Nor'east, however, gets a fuller treatment in the 2003 revision of the OED online. Instead of one quotation, labeled obsolete, there are six, dating back four centuries. But they don't do a lot to pinpoint the source of northeaster. Only one, from "Seamans Secrets," is obviously sailing lingo. Two citations are from plays, two from (non-seafaring) fiction, one from a poem.

And several seem to suggest folksiness, dialect, even dimwittedness -- as in John Lyly's 1592 play, where a pupil learning the points of the compass loses it: "North, north-east, North-east, Nore nore and by Nore-east. I shall never do it."
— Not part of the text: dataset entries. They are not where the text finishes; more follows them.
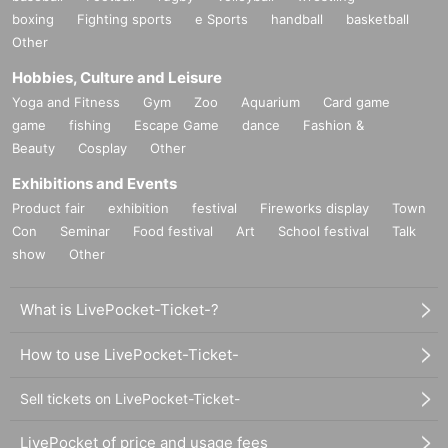
boxing
Fighting sports
e Sports
handball
basketball
Other
Hobbies, Culture and Leisure
Yoga and Fitness
Gym
Zoo
Aquarium
Card game
game
fishing
Escape Game
dance
Fashion &
Beauty
Cosplay
Other
Exhibitions and Events
Product fair
exhibition
festival
Fireworks display
Town
Con
Seminar
Food festival
Art
School festival
Talk
show
Other
What is LivePocket-Ticket-?
How to use LivePocket-Ticket-
Sell tickets on LivePocket-Ticket-
LivePocket of price and usage fees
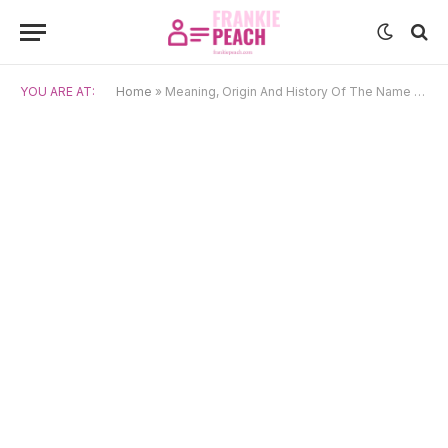
YOU ARE AT:
Home
»
Meaning, Origin And History Of The Name Jase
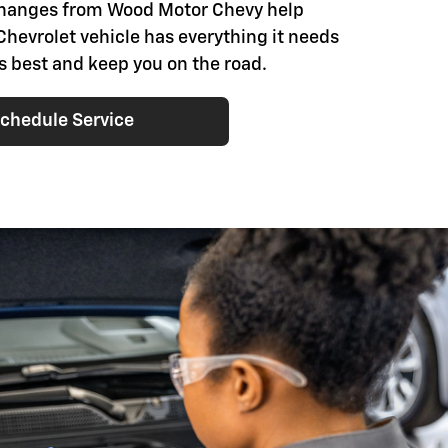
changes from Wood Motor Chevy help
Chevrolet vehicle has everything it needs
ts best and keep you on the road.
chedule Service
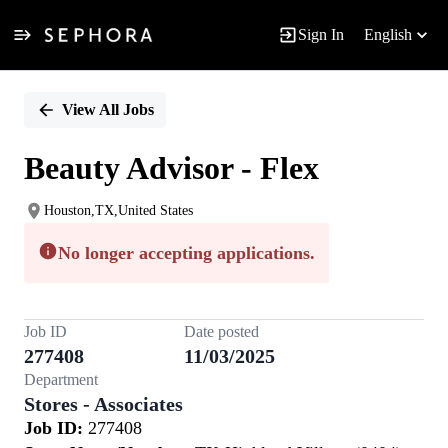
Sign In
English
Single
Position
View All Jobs
Beauty Advisor - Flex
Houston,TX,United States
No longer accepting applications.
Job ID
Date posted
277408
11/03/2025
Department
Stores - Associates
Job ID:
277408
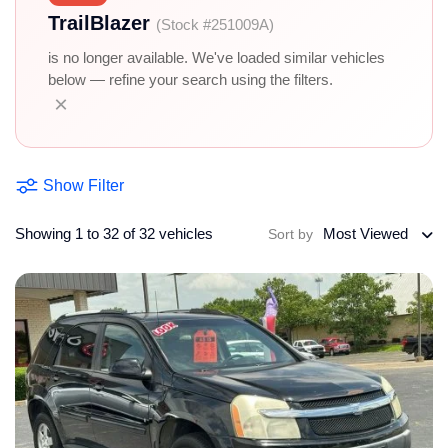
TrailBlazer
(Stock #251009A)
is no longer available. We've loaded similar vehicles
below — refine your search using the filters.
×
Show Filter
Showing 1 to 32 of 32 vehicles
Most Viewed
Sort by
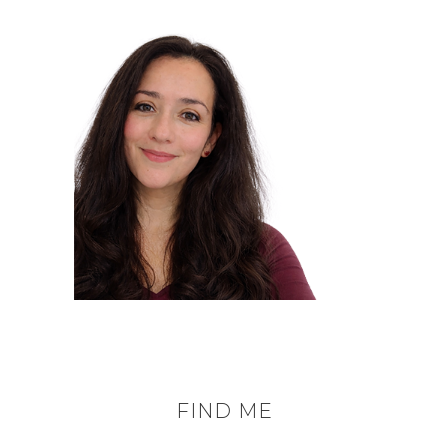
FIND ME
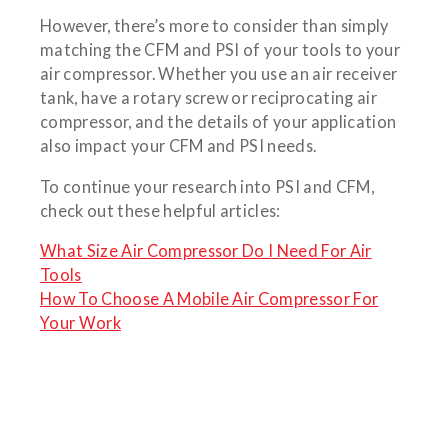
However, there’s more to consider than simply
matching the CFM and PSI of your tools to your
air compressor. Whether you use an air receiver
tank, have a rotary screw or reciprocating air
compressor, and the details of your application
also impact your CFM and PSI needs.
To continue your research into PSI and CFM,
check out these helpful articles:
What Size Air Compressor Do I Need For Air
Tools
How To Choose A Mobile Air Compressor For
Your Work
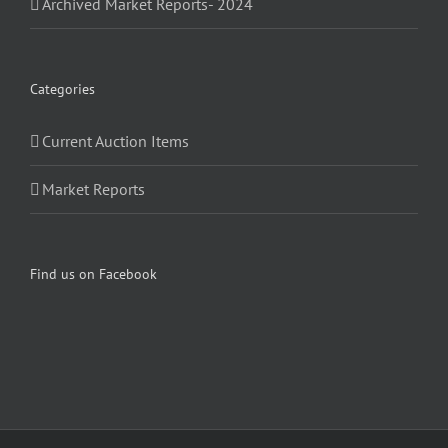
Archived Market Reports- 2024
Categories
Current Auction Items
Market Reports
Find us on Facebook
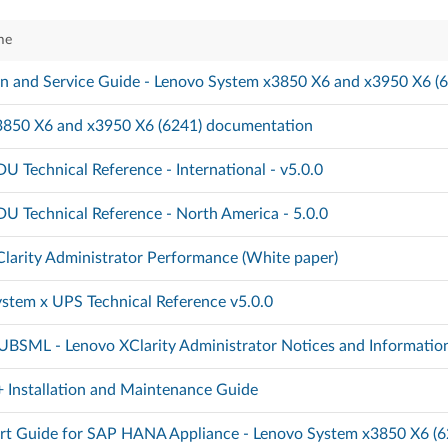
me
ion and Service Guide - Lenovo System x3850 X6 and x3950 X6 (
3850 X6 and x3950 X6 (6241) documentation
U Technical Reference - International - v5.0.0
U Technical Reference - North America - 5.0.0
larity Administrator Performance (White paper)
stem x UPS Technical Reference v5.0.0
BSML - Lenovo XClarity Administrator Notices and Informatio
Installation and Maintenance Guide
rt Guide for SAP HANA Appliance - Lenovo System x3850 X6 (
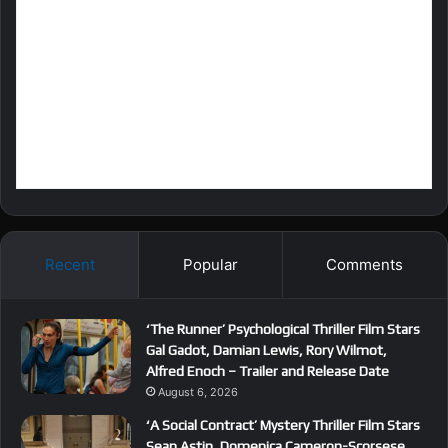
Recent
Popular
Comments
‘The Runner’ Psychological Thriller Film Stars
Gal Gadot, Damian Lewis, Rory Wilmot,
Alfred Enoch – Trailer and Release Date
August 6, 2026
‘A Social Contract’ Mystery Thriller Film Stars
Sean Astin, Domenica Cameron-Scorsese,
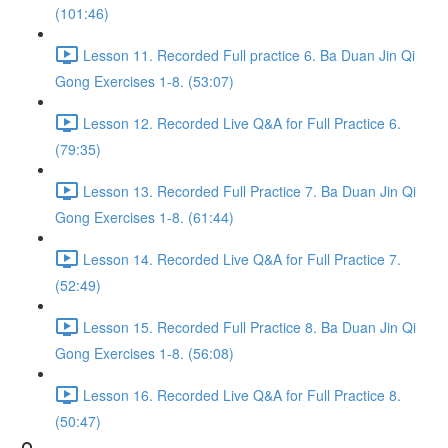
(101:46)
Lesson 11. Recorded Full practice 6. Ba Duan Jin Qi
Gong Exercises 1-8. (53:07)
Lesson 12. Recorded Live Q&A for Full Practice 6.
(79:35)
Lesson 13. Recorded Full Practice 7. Ba Duan Jin Qi
Gong Exercises 1-8. (61:44)
Lesson 14. Recorded Live Q&A for Full Practice 7.
(52:49)
Lesson 15. Recorded Full Practice 8. Ba Duan Jin Qi
Gong Exercises 1-8. (56:08)
Lesson 16. Recorded Live Q&A for Full Practice 8.
(50:47)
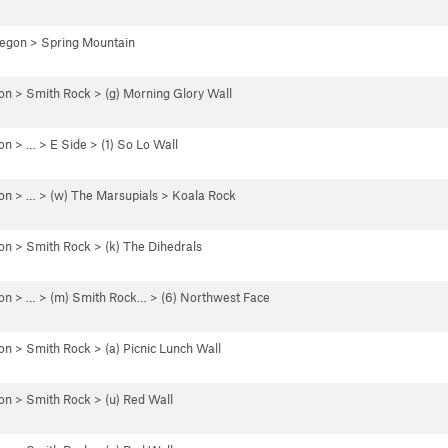
regon
>
Spring Mountain
on
>
Smith Rock
>
(g) Morning Glory Wall
on
> …
>
E Side
>
(1) So Lo Wall
on
> … >
(w) The Marsupials
>
Koala Rock
on
>
Smith Rock
>
(k) The Dihedrals
on
> … >
(m) Smith Rock…
>
(6) Northwest Face
on
>
Smith Rock
>
(a) Picnic Lunch Wall
on
>
Smith Rock
>
(u) Red Wall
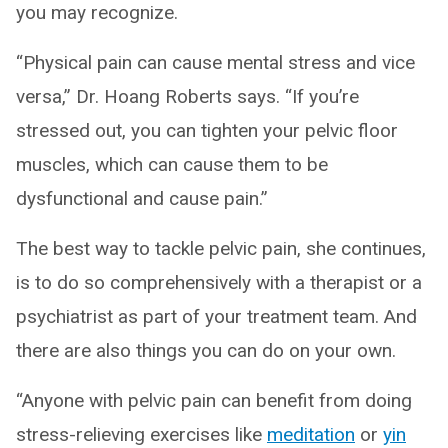
you may recognize.
“Physical pain can cause mental stress and vice
versa,” Dr. Hoang Roberts says. “If you’re
stressed out, you can tighten your pelvic floor
muscles, which can cause them to be
dysfunctional and cause pain.”
The best way to tackle pelvic pain, she continues,
is to do so comprehensively with a therapist or a
psychiatrist as part of your treatment team. And
there are also things you can do on your own.
“Anyone with pelvic pain can benefit from doing
stress-relieving exercises like
meditation
or
yin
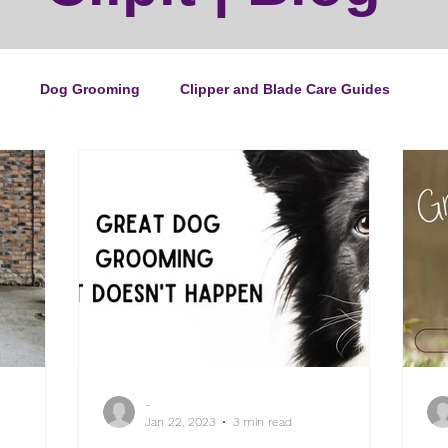
Dog Grooming
Clipper and Blade Care Guides
ping Guide
Cat Grooming
News
Events
ipper Maintenance
Dog Grooming Business Guides
duct of the Month
Reviews
Groomers Lung
-
e Ultimate Dog Grooming
Buyers Guides
Pet Grooming
Jan 22, 2023
3 min read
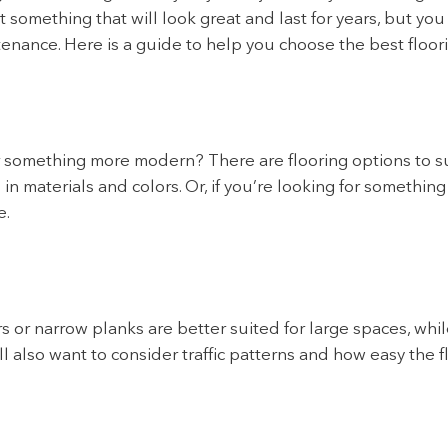
 something that will look great and last for years, but you 
intenance. Here is a guide to help you choose the best floor
r something more modern? There are flooring options to sui
in materials and colors. Or, if you’re looking for somethin
e.
rs or narrow planks are better suited for large spaces, whil
l also want to consider traffic patterns and how easy the f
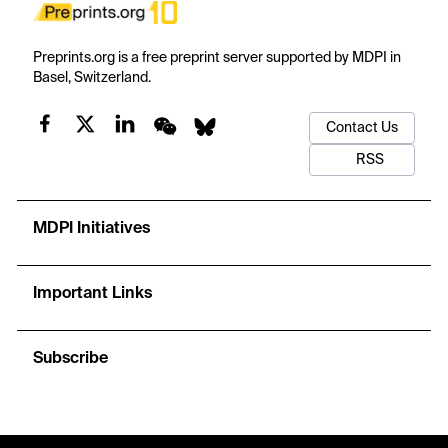
Preprints.org is a free preprint server supported by MDPI in
Basel, Switzerland.
Contact Us
RSS
MDPI Initiatives
Important Links
Subscribe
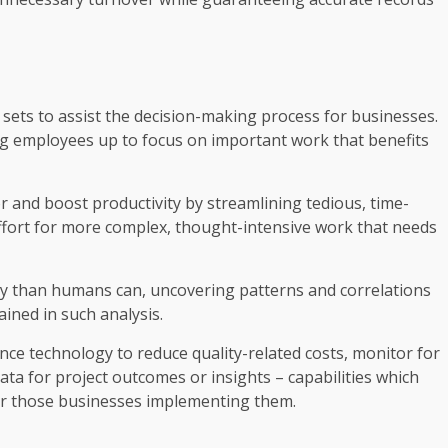
a sets to assist the decision-making process for businesses.
g employees up to focus on important work that benefits
and boost productivity by streamlining tedious, time-
fort for more complex, thought-intensive work that needs
ly than humans can, uncovering patterns and correlations
ned in such analysis.
ce technology to reduce quality-related costs, monitor for
data for project outcomes or insights – capabilities which
or those businesses implementing them.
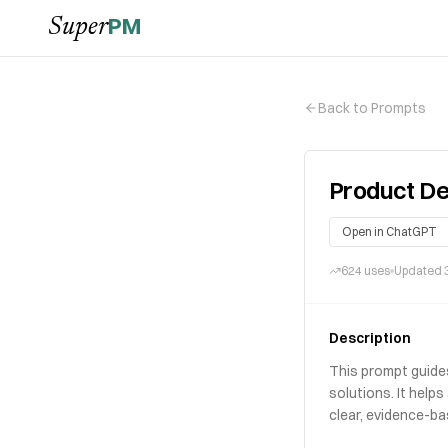
PM
Super
Back to Prompts
Product De
Open in ChatGPT
624
uses
Updated
Description
This prompt guide
solutions. It help
clear, evidence-ba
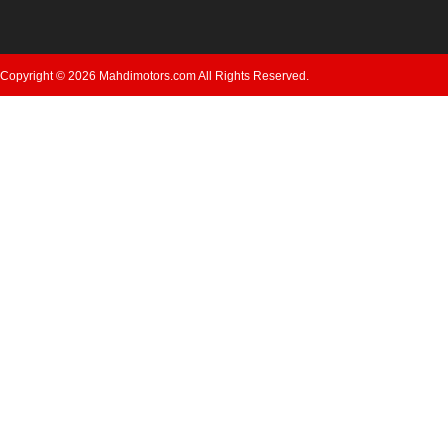
Copyright © 2026 Mahdimotors.com All Rights Reserved.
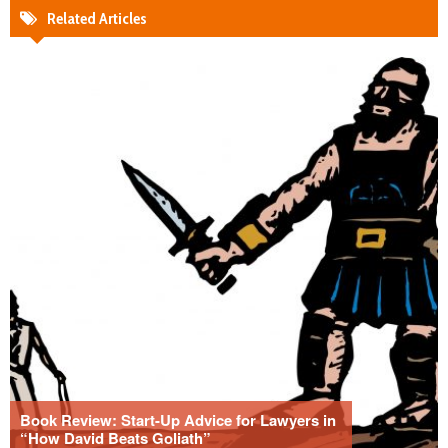
Related Articles
Book Review: Start-Up Advice for Lawyers in
“How David Beats Goliath”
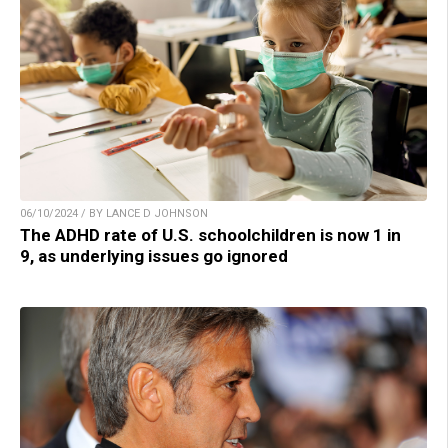
06/10/2024 / BY LANCE D JOHNSON
The ADHD rate of U.S. schoolchildren is now 1 in
9, as underlying issues go ignored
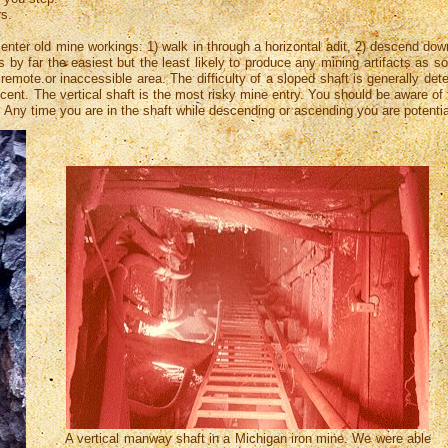
s.
enter old mine workings: 1) walk in through a horizontal adit, 2) descend down
 is by far the easiest but the least likely to produce any mining artifacts a
remote.or inaccessible area. The difficulty of a sloped shaft is generally de
scent. The vertical shaft is the most risky mine entry. You should be aware of
it. Any time you are in the shaft while descending or ascending you are potentia
A vertical manway shaft in a Michigan iron mine. We were able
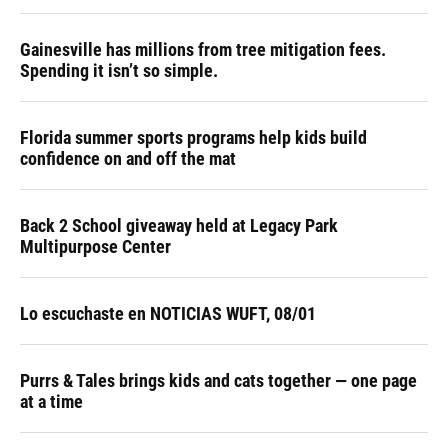
Gainesville has millions from tree mitigation fees.
Spending it isn’t so simple.
Florida summer sports programs help kids build
confidence on and off the mat
Back 2 School giveaway held at Legacy Park
Multipurpose Center
Lo escuchaste en NOTICIAS WUFT, 08/01
Purrs & Tales brings kids and cats together — one page
at a time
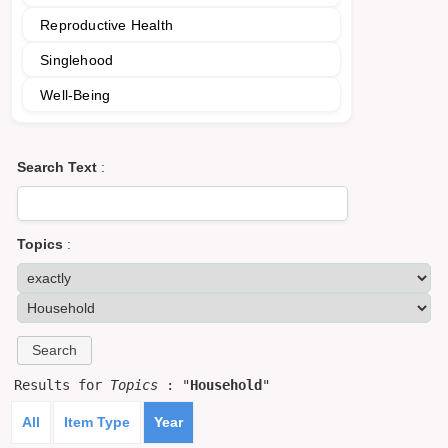
Reproductive Health
Singlehood
Well-Being
Search Text
:
Topics
:
Results for
Topics
: "
Household
"
All
Item Type
Year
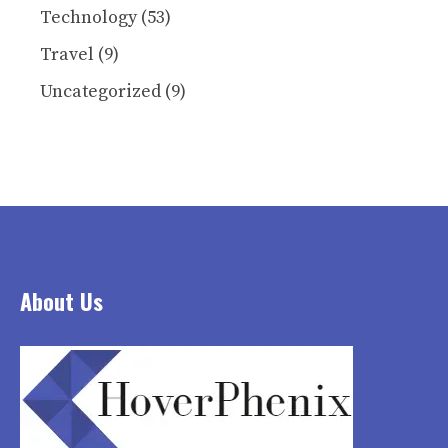
Technology
(53)
Travel
(9)
Uncategorized
(9)
About Us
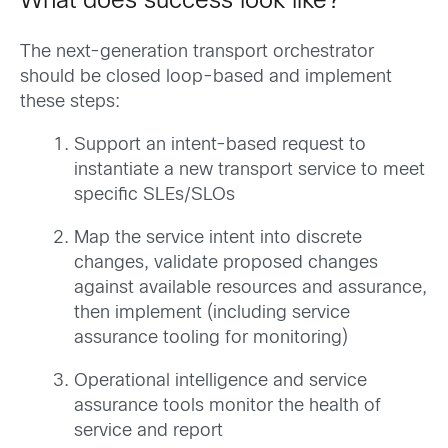
What does success look like?
The next-generation transport orchestrator
should be closed loop-based and implement
these steps:
Support an intent-based request to
instantiate a new transport service to meet
specific SLEs/SLOs
Map the service intent into discrete
changes, validate proposed changes
against available resources and assurance,
then implement (including service
assurance tooling for monitoring)
Operational intelligence and service
assurance tools monitor the health of
service and report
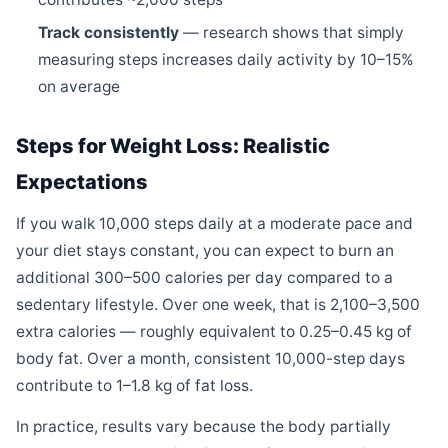
Track consistently
— research shows that simply
measuring steps increases daily activity by 10–15%
on average
Steps for Weight Loss: Realistic
Expectations
If you walk 10,000 steps daily at a moderate pace and
your diet stays constant, you can expect to burn an
additional 300–500 calories per day compared to a
sedentary lifestyle. Over one week, that is 2,100–3,500
extra calories — roughly equivalent to 0.25–0.45 kg of
body fat. Over a month, consistent 10,000-step days
contribute to 1–1.8 kg of fat loss.
In practice, results vary because the body partially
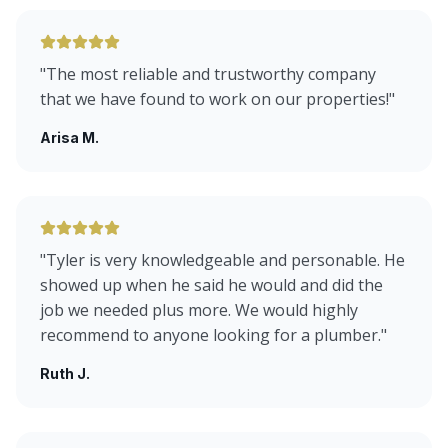
"
The most reliable and trustworthy company
that we have found to work on our properties!
"
Arisa M.
"
Tyler is very knowledgeable and personable. He
showed up when he said he would and did the
job we needed plus more. We would highly
recommend to anyone looking for a plumber.
"
Ruth J.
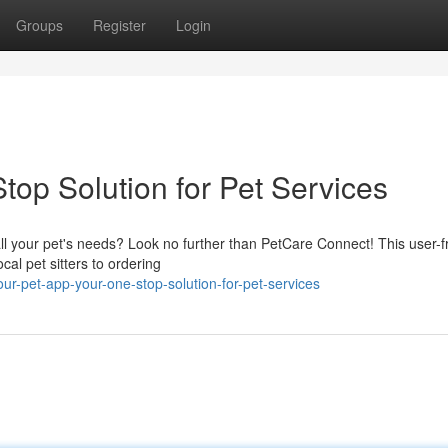
Groups
Register
Login
top Solution for Pet Services
ll your pet's needs? Look no further than PetCare Connect! This user-f
cal pet sitters to ordering
ur-pet-app-your-one-stop-solution-for-pet-services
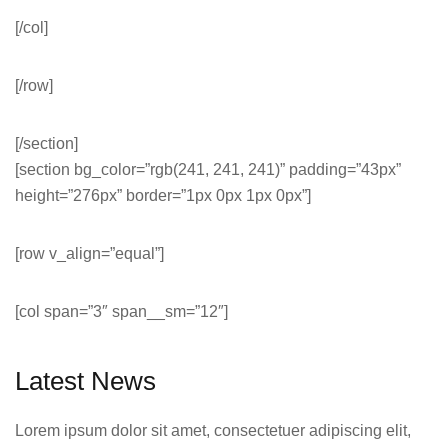
[/col]
[/row]
[/section]
[section bg_color=”rgb(241, 241, 241)” padding=”43px”
height=”276px” border=”1px 0px 1px 0px”]
[row v_align=”equal”]
[col span=”3″ span__sm=”12″]
Latest News
Lorem ipsum dolor sit amet, consectetuer adipiscing elit,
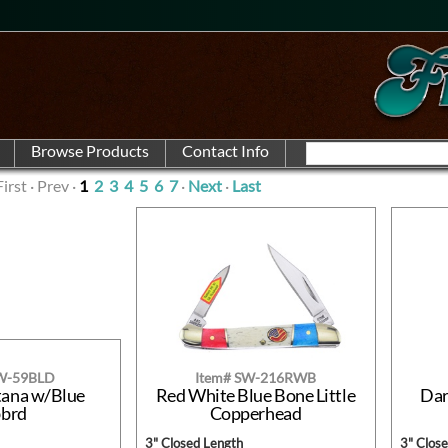
First · Prev ·
1
2
3
4
5
6
7
·
Next
·
Last
SW-59BLD
Item# SW-216RWB
tana w/Blue
Red White Blue Bone Little
Dar
bbrd
Copperhead
3" Closed Length
3" Clos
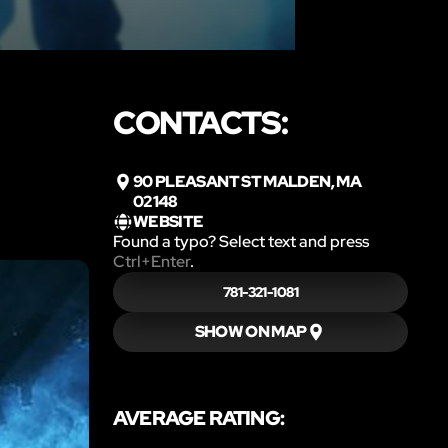
CONTACTS:
90 PLEASANT ST MALDEN, MA
02148
WEBSITE
Found a typo? Select text and press
Ctrl+Enter
.
781-321-1081
SHOW ON MAP
AVERAGE RATING:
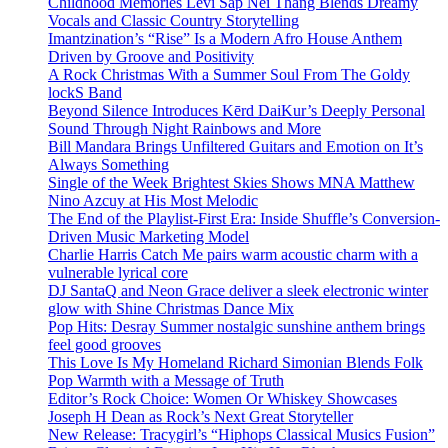
Childhood Memories Levi Sap Nei Thang Blends Dreamy
Vocals and Classic Country Storytelling
Imantzination’s “Rise” Is a Modern Afro House Anthem
Driven by Groove and Positivity
A Rock Christmas With a Summer Soul From The Goldy
lockS Band
Beyond Silence Introduces Kērd DaiKur’s Deeply Personal
Sound Through Night Rainbows and More
Bill Mandara Brings Unfiltered Guitars and Emotion on It’s
Always Something
Single of the Week Brightest Skies Shows MNA Matthew
Nino Azcuy at His Most Melodic
The End of the Playlist-First Era: Inside Shuffle’s Conversion-
Driven Music Marketing Model
Charlie Harris Catch Me pairs warm acoustic charm with a
vulnerable lyrical core
DJ SantaQ and Neon Grace deliver a sleek electronic winter
glow with Shine Christmas Dance Mix
Pop Hits: Desray Summer nostalgic sunshine anthem brings
feel good grooves
This Love Is My Homeland Richard Simonian Blends Folk
Pop Warmth with a Message of Truth
Editor’s Rock Choice: Women Or Whiskey Showcases
Joseph H Dean as Rock’s Next Great Storyteller
New Release: Tracygirl’s “Hiphops Classical Musics Fusion”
We don't know who it was -- sailor, playwright, or poet -- who first stretched nor'east into nor'easter (or contracted northeaster to nor'easter). But once launched, the new word spread rapidly in Britain and America during the 19th century.

In 1849, the Gettysburg Star and Banner ran a story about a loudmouth named Jake, whose voice was "like a nor'easter in a field of broom corn." Twenty years later, the New York Herald theater reviewer praised a local institution: "Driving snow storm or drizzling December nor'easter, Booth's theatre never fails to draw."

Northeaster remained the dominant spelling, however. And the Globe and the New York Times, from their earliest days, gave nor'easter the cold shoulder. In its first 50 years, from 1872 to 1922, the Globe used northeaster 66 times as often as nor'easter. The Times was slightly more tolerant: From its founding in 1851 through 1922, northeaster beat nor'easter in its pages by only 36 to 1.

The Globe and the Times still say no to nor'easter, by stylebook fiat. But most American newspapers, a Nexis search shows, showed little resistance. Thanks to their embrace -- and the vocal support of TV weatherpeople -- the tide has turned: Nor'easter overtook northeaster in 1988, and it's still gaining.

In fact, nor'easter is now so popular that some people think the older word is weird. "Northeaster? Ptui!" wrote Adam Gaffin at the Boston blog Universal Hub in 2005. "It just sounds too much like an Amtrak train ("Now boarding on track 17, the Northeaster)." But "nor'easter is full of wind and fury and old salts in slickers being battered by the spray as they peer out over the ship's wheel with their one good eye." Most readers agreed: In the blog's poll, nor'easter beat northeaster 12 to 1.

Linguist Mark Liberman, writing at Language Log in 2005, said nor'easter "seems "faker to me than the lederhosen at the Biergarten in Walt Disney World." But he conceded that "nor'easter is what storms like this have become, in the English language at large, whether we like it or not."

Like Liberman, I still suspect nor'easter is a literary invention -- and if it does represent a dialect, it's not New England's. But a 400-year-old affectation spread by national television is probably unstoppable. Go ahead, say nor'easter; just don't blame it on the Boston accent.

. . .

THE THINGS WE CARRY: Several readers have e-mailed with an explanation of the confusing sign I mentioned a few weeks ago, the one advising park visitors to "Carry in and carry out all litter."

"A basic rule in the world of backpacking is to leave nothing behind you in the woods," wrote Tom Goodwillie. "This is usually expressed in the snappy expression 'pack it in, pack it out.' " Which, of course, we all easily understand as "(If you) take it in, bring it out."

The genius of the backpackers' version is that it doesn't try to narrow down the "it." My town's sign writers could have done the same, in less terse language: "Carry out what you carry in," for instance. But someone decided to be more specific, and ended up with "carry in litter." Moral: There are worse things in language than a little vagueness.